Pelemahan IHSG di perdagangan Kamis (30/1) dipengaruhi penurunan harga pada 389 saham, sedangkan 206 saham tercatat menguat dan ada 213 saham yang tidak mengalami perubahan harga.
Nilai transaksi kemarin sebesar Rp12,07 triliun atau menurun dibandingkan Jumat pekan lalu yang mencapai Rp12,94 triliun.
Berdasarkan analisis yang dilakukan oleh Tim Riset PT CGS International Sekuritas Indonesia, berlanjutnya aksi beli investor asing akan menjadi sentimen negatif bagi IHSG.
Kemarin, net foreign sell di pasar reguler Bursa Efek Indonesia (BEI) mencapai Rp788,9 miliar.
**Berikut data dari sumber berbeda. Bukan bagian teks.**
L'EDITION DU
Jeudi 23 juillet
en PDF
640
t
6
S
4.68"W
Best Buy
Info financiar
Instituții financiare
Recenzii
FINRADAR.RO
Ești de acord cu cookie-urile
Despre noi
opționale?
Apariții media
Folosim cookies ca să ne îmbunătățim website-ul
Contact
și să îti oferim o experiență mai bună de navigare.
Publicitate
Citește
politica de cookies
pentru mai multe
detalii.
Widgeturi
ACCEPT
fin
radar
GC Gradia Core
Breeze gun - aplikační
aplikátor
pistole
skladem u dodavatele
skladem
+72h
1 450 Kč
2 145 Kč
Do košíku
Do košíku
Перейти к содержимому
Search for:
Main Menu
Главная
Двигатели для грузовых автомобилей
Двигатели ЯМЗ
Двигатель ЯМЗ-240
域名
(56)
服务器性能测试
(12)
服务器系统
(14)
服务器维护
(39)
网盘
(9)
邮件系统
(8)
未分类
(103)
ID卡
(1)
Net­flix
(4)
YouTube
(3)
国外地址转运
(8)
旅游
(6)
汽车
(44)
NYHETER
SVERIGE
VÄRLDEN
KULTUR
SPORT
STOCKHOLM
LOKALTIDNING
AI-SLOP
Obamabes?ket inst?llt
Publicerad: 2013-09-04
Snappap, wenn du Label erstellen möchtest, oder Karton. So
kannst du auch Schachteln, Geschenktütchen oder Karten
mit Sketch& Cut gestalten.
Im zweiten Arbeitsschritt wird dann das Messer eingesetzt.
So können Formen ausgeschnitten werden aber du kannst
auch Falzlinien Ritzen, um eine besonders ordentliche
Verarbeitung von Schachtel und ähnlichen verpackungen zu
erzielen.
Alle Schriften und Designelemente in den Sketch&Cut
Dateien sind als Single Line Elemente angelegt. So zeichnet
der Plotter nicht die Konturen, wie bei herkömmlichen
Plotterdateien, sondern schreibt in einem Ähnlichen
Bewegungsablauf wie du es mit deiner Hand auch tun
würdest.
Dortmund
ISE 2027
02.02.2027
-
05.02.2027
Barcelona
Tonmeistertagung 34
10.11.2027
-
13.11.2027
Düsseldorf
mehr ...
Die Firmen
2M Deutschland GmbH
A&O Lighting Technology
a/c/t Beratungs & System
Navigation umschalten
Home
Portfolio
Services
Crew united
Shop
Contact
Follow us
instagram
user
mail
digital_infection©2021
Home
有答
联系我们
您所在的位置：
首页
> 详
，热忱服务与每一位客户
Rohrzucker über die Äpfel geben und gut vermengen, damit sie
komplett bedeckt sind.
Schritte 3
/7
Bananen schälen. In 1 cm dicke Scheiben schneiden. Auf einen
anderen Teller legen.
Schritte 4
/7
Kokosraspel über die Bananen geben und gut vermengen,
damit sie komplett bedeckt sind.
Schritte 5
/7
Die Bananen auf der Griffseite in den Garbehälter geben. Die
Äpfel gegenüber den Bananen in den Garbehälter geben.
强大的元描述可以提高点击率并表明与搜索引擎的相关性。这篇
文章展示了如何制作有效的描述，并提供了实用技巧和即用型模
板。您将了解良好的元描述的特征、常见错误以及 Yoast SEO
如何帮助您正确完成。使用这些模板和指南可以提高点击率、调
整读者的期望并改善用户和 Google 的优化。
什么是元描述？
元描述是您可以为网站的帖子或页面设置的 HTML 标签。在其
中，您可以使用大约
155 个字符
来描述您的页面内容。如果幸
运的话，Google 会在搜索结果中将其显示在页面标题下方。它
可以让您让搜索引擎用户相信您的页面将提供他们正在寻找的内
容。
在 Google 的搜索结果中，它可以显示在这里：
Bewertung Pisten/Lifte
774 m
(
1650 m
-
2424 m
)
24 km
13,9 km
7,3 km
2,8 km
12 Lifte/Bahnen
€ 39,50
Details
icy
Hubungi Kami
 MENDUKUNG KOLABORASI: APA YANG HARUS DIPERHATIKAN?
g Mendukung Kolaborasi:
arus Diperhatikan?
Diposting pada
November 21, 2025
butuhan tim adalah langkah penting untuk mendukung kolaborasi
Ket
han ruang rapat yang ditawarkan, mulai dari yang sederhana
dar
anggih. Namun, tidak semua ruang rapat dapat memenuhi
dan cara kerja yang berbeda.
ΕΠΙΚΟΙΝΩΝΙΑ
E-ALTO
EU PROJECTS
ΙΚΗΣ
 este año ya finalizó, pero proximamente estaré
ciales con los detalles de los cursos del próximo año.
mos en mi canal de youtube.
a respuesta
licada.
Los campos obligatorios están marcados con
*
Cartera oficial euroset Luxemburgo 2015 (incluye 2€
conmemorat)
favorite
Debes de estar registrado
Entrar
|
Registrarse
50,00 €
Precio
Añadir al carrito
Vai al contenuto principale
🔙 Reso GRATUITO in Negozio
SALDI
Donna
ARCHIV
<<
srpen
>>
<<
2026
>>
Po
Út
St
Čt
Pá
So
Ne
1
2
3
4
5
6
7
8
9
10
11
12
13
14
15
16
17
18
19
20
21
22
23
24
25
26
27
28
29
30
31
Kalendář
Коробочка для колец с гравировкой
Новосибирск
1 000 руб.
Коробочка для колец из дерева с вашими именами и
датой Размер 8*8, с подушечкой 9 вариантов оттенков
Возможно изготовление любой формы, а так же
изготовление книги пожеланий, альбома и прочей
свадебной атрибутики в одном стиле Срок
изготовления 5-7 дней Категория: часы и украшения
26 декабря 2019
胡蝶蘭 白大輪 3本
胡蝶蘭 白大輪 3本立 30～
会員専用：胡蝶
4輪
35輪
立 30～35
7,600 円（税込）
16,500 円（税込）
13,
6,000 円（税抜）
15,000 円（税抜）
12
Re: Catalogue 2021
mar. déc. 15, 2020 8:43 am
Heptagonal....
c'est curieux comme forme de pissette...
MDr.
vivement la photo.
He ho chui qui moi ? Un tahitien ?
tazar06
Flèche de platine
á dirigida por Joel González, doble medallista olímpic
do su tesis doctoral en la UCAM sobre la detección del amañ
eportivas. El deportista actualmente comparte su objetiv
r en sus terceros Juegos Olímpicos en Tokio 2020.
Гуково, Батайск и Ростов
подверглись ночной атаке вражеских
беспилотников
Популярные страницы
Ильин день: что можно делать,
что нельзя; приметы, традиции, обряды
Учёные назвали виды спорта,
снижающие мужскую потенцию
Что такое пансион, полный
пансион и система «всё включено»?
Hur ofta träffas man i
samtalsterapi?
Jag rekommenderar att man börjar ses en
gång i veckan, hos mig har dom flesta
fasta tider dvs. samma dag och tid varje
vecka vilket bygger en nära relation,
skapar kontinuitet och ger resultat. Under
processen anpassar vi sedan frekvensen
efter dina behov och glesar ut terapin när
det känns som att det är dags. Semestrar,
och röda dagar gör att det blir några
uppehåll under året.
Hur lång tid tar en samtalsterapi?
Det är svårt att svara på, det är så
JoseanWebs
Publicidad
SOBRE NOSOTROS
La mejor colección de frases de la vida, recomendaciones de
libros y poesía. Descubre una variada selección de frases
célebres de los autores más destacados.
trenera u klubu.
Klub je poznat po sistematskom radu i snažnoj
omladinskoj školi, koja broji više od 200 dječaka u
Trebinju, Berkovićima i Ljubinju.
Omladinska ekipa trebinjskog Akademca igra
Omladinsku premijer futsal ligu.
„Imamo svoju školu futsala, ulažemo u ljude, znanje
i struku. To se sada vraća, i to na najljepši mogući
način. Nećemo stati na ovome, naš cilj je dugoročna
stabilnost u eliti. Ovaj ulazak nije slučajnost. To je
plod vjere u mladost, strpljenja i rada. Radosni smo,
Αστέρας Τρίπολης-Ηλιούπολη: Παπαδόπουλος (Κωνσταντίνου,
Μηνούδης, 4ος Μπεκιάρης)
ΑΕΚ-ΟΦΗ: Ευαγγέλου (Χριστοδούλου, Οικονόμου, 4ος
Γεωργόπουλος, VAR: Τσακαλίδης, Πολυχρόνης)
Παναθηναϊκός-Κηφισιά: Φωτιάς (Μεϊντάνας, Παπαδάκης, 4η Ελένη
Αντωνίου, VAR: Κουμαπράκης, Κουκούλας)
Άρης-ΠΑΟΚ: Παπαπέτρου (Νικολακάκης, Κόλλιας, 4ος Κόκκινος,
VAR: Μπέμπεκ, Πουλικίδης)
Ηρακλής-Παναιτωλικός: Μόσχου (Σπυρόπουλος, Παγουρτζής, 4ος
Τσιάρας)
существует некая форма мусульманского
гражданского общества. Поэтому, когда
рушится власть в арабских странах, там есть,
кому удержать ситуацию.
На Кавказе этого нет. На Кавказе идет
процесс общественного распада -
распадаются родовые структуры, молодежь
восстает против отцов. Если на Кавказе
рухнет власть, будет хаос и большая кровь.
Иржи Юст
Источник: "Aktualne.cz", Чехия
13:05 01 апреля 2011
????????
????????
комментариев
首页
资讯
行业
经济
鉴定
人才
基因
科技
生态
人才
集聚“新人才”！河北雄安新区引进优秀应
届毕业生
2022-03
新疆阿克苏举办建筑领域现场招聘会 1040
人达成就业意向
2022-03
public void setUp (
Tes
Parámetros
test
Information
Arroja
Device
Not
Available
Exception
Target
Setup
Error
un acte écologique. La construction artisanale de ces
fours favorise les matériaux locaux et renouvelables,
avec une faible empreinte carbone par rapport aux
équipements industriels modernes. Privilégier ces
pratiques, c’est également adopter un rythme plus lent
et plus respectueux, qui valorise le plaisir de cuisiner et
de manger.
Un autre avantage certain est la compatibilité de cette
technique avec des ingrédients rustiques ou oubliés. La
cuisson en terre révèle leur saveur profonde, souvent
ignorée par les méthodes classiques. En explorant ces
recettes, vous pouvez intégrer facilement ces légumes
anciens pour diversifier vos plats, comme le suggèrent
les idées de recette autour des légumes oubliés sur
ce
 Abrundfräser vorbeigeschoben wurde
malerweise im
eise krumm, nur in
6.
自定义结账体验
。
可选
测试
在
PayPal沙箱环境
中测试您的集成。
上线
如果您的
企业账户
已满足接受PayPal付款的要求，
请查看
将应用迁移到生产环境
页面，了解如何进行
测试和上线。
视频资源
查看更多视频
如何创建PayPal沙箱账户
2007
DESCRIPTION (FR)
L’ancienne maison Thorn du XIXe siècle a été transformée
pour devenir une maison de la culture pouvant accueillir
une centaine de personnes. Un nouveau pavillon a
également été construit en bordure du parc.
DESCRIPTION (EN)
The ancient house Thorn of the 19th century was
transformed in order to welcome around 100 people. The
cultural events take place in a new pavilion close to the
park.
“IHSG diprediksi bergerak variatif dalam kecenderungan melemah, dengan level support di posisi dengan 6.990 dan 6.905, sedangkan resistance-nya berada di level 7.160 dan 7.240,” tulis Tim Riset CGS International Sekuritas dalam harian untuk perdagangan Jumat (31/1).
Namun demikian, pergerakan IHSG di perdagangan akhir pekan ini akan mendapatkan sentimen positif dari penguatan tiga indeks utama di bursa Wall Street.
Pada perdagangan di pasar AS kemarin, indeks Dow Jones berakhir menguat 0,38 persen, S&P 500 ditutup meningkat 0,53 persen dan Nasdaq menguat 0,25 persen.